- Title card
- Directed by: V. Azhagappan
- Written by: V. Azhagappan; Sri Kavi (dialogues);
- Produced by: N. Mohan; Tharangai V. Shanmugham;
- Starring: Vijayakanth; Nadhiya; Suresh;
- Cinematography: K. B. Dhayalan
- Edited by: P. Mohanraj; V. Rajagopal;
- Music by: R. D. Burman (songs) Shyam (score)
- Production company: Sree Rajakali Amman Movies
- Release date: 19 February 1987;
- Country: India
- Language: Tamil

= Poo Mazhai Pozhiyuthu =

Poo Mazhai Pozhiyuthu is a 1987 Indian Tamil language romantic drama film written and directed by V. Azhagappan. The film stars Vijayakanth and Nadhiya, with Suresh, Rajeev, S. S. Chandran and Senthil in supporting roles. It was released on 19 February 1987.

== Plot ==

Raja, settled in Singapore, visits his native village. His aunt tries to fortify family bonds, and seeks the hand of Raja's younger sister Asha for her son Pandian. Raja sniggers at the suggestion and is nasty while pointing out how out-of-place it is. Pandian vows to marry Asha but Raja vows to see that such a thing never happens.

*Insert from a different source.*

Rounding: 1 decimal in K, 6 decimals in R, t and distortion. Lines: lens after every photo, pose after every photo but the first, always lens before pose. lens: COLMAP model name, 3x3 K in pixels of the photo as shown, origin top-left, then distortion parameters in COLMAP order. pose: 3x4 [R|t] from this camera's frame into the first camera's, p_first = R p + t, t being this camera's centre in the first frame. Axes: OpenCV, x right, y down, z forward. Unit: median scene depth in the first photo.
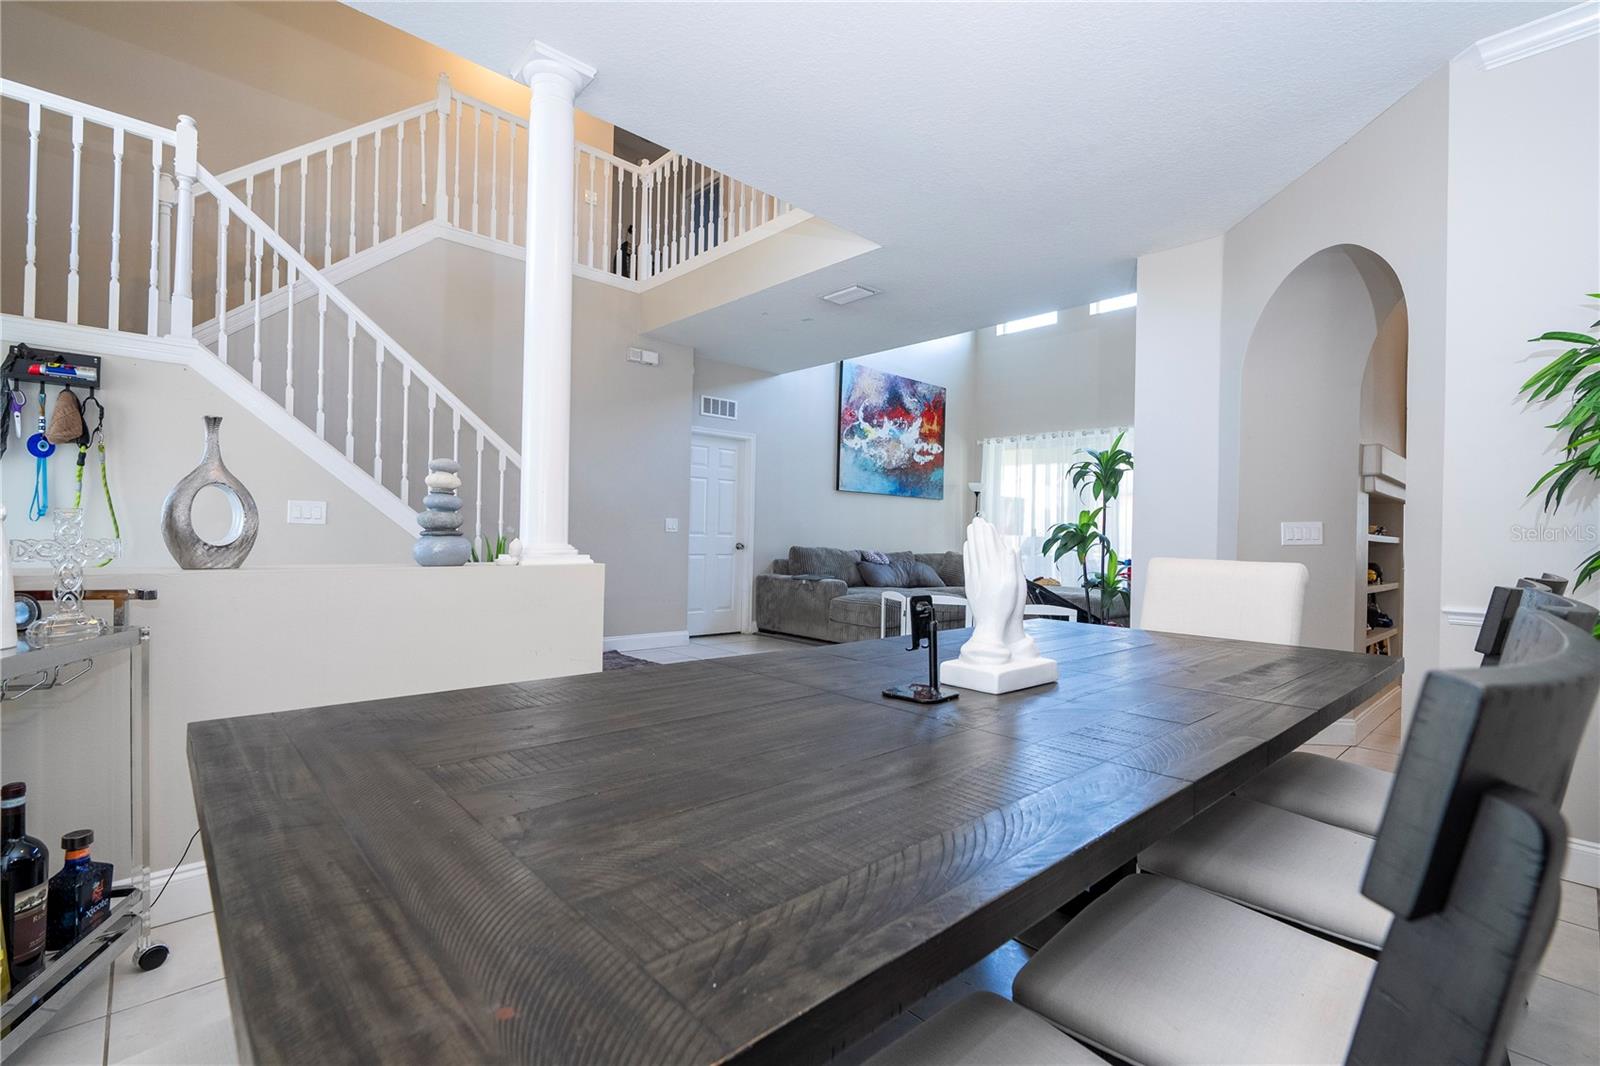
lens RADIAL K [[719.4, 0, 811.7], [0, 719.4, 531.0], [0, 0, 1]] dist [-0.003003, 0.001079]
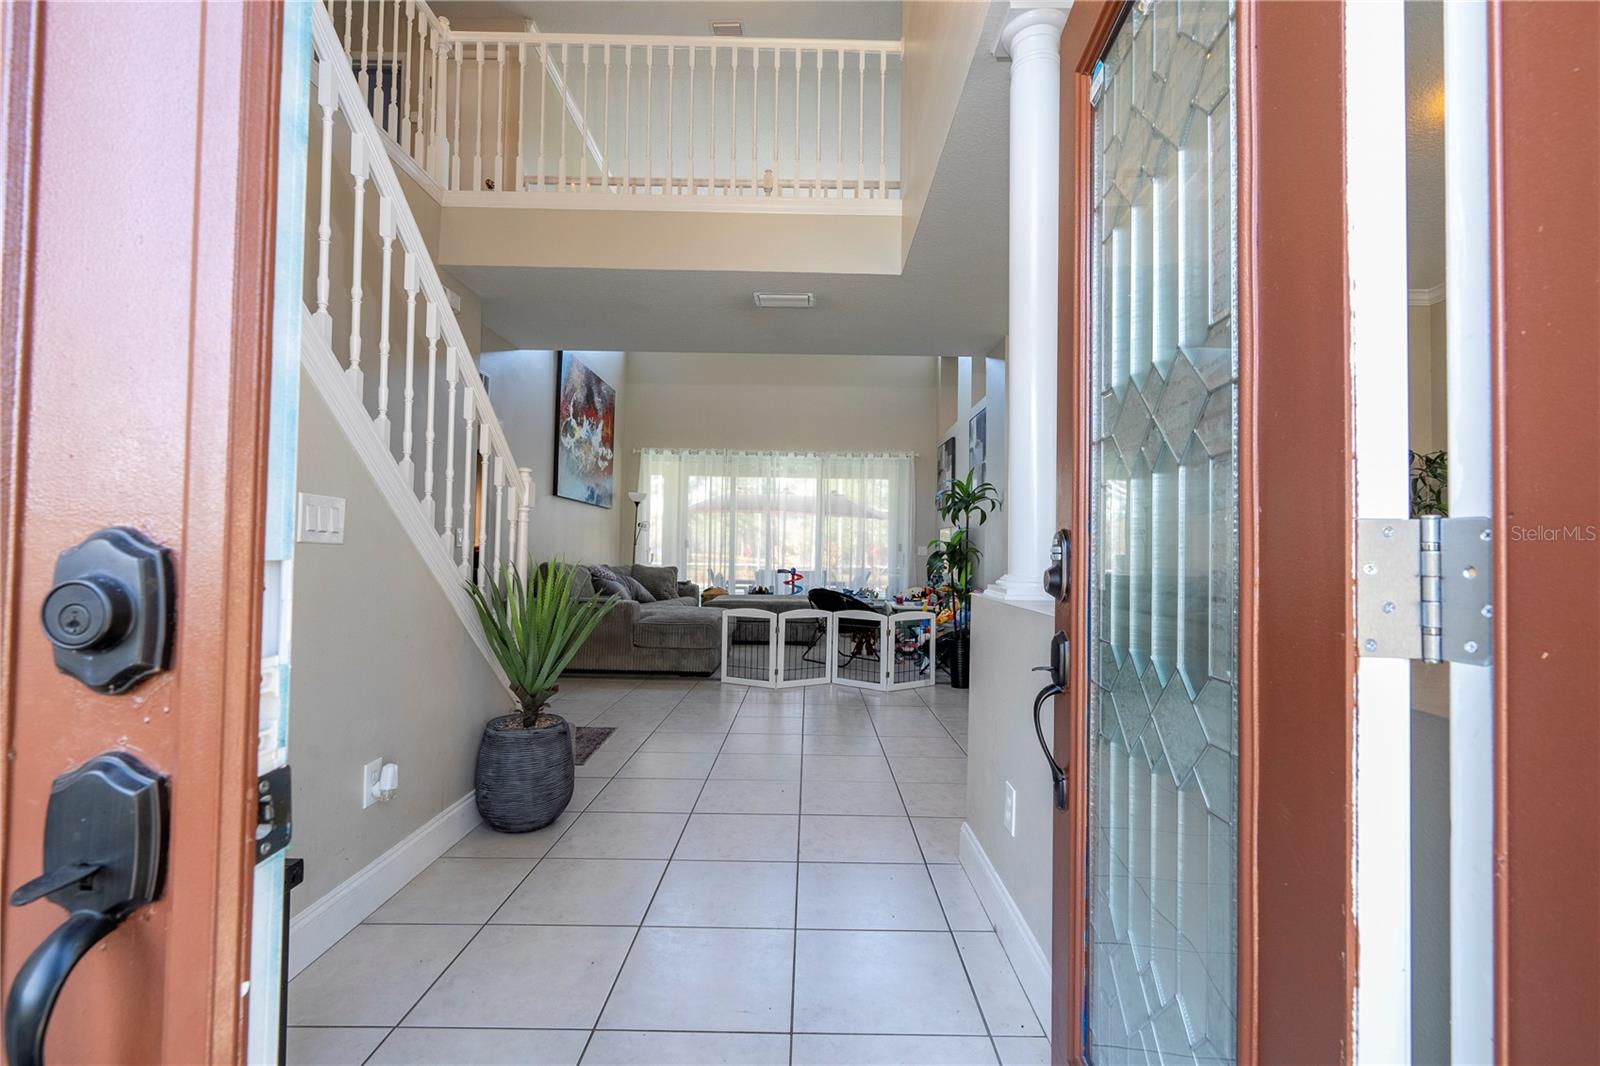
lens RADIAL K [[719.4, 0, 811.7], [0, 719.4, 531.0], [0, 0, 1]] dist [-0.003003, 0.001079]
pose [[0.678180, 0.012983, 0.734781, -0.367602], [-0.007061, 0.999913, -0.011150, -0.006846], [-0.734862, 0.002373, 0.678213, 0.191119]]
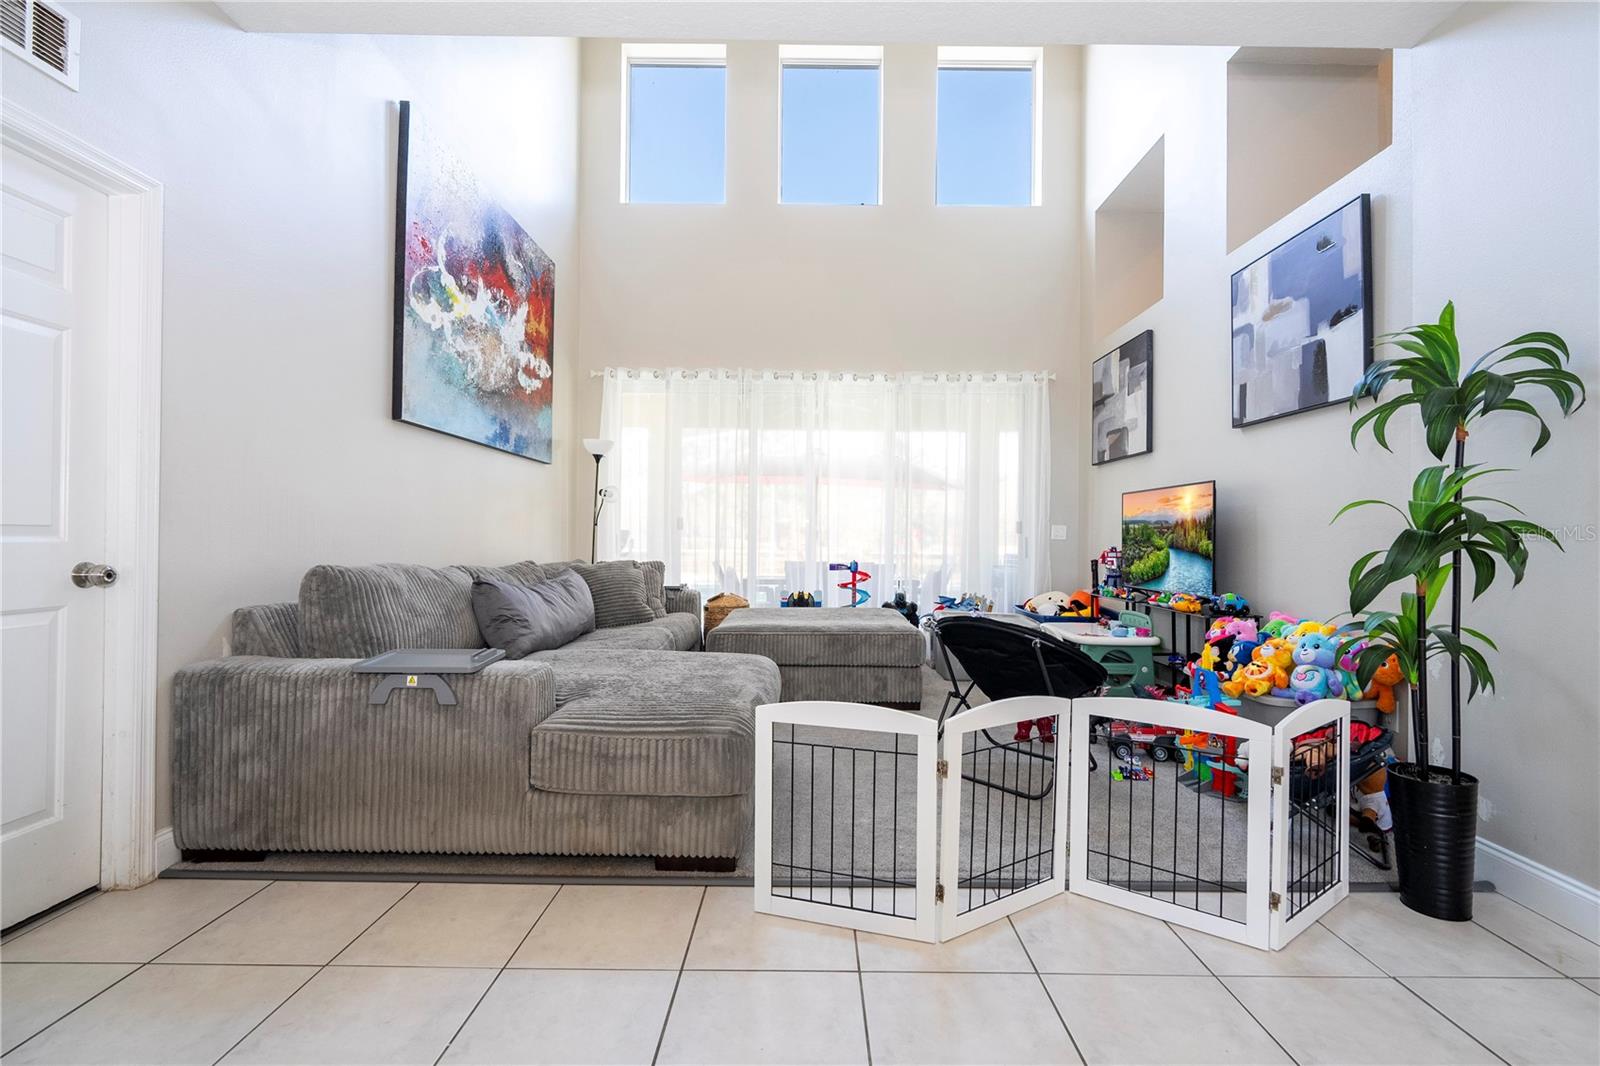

In Singapore, responding to Pandian's overtures, Asha first tries to knock him dead with her Datsun, and then tries to drown him with her motorboat daredevilry, but ultimately undergoes a change of heart and is eating out of his hands. But misunderstandings again cloud the relationship, and when it is cleared Raja is again at his insidious tricks invidiously playing up another suitor Ramesh.

== Production ==
The film was primarily shot at Hong Kong, Singapore and Japan. It was a rare film where Vijayakanth did not play an action hero, the stereotype for which he was known during the period.

== Soundtrack ==
The soundtrack was composed by R. D. Burman and lyrics were written by Vaali. The background score was composed by Shyam. The song "Nadhiya Nadhiya Nile" became popular.

Track listing
| No. | Title | Singer(s) | Length |
|---|---|---|---|
| 1. | "Hey Poongodi" | S. P. Balasubrahmanyam |  |
| 2. | "Nadhiya Nadhiya Nile" | S. P. Balasubrahmanyam, K. S. Chithra |  |
| 3. | "Emama" | S. P. Balasubrahmanyam, K. S. Chithra |  |
| 4. | "Ellarum Paithiyam" | K. S. Chithra |  |
| 5. | "My Name is Aasha" | S. P. Balasubrahmanyam, K. S. Chithra |  |

== Reception ==
N. Krishnaswamy of The Indian Express in his review dated 20 February 1987 called it "pretty run-of-the-mill stuff", however he praised the music, locations and cinematography. Jayamanmadhan of Kalki praised the acting of Rajeev and the climax for increasing tension and called the film one time watchable.